社長は額に脂汗を滲ませ、震える声で回答した。
「おおせごもっともであります。わたくしをはじめ役員一丸となって業績の回復を図り早期に配当も実施し、株主の皆様に報いなければならないと…・」
「能書きはもう聞き飽きました。まあ今回は無配でも仕方ないですが、来年の株主総会では復配の報告を聞かせて貰えるでしょうね」
「はい、最大限の努力を致しまして、必ずや配当を行います」
ついに、社長の口から復配の約束を取りつけた。だがここで引き下がってはまだ完全とは言えない。

「株主に報いようという誠意ある言葉を聞いて、感謝の気持ちで一杯でございます。念のために、お尋ねしておきますが万が一、お約束をたがえるようなことがありましたら、責任はどう取っていただけますでしょうか?」
「間違いなく復配いたしますとお約束した以上、それが出来なければ社長をやめます」
この社長の発言で議場は再びざわめいた。

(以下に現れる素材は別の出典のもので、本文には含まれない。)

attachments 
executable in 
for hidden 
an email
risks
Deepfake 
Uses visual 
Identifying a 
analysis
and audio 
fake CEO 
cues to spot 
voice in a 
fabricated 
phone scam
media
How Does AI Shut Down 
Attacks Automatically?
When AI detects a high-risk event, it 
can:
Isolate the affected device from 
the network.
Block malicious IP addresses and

僕は満足して着席した。

それから一年、川上塗料はまたしても無配の発表をした。僕は激怒したがこいうときほど冷静さが必要だ。会社に電話して、常務を呼び出した。
「やってくれますね。あれほど株主に報いると約束されたのに、またも無配とは。僕にもいちど総会で一席ブッてくれということですか?」
「いいえ、約束は守りました。社長はあなたとの約束を守って辞表を出されました…」

そのあと三井物産から来た新社長は前社長の轍を踏まぬよう、約束どおり業績を上げ1年後復配を実行した。1株利益14円配当3円、これで十分だった。バブルの到来で株式市場に個人投資家の資金が流入し始めていたので、業績の劇的変化と工場の含み(東京にも工場を持っていた)がはやされて株価は925円までハネ上がった。

この株を共同戦線を組んで買っていた友人たちは、僕を大嘘つきと責めた事をコロっと忘れて、儲かった、儲かったと小躍りして喜んだ。僕も一連の作戦の成功で、それなりに儲けさせてもらった。
しかし今にして思えば、儲けた金は、いつか消え行く運命にあるものだった。
それよりも、あの株主総会の席上、三井物産を凌ぐ筆頭株主として株主の権利をとうとうとブチ上げて、株主軽視の会社の心胆を寒からしめたことの方がずうっと価値あることであったと思うのである。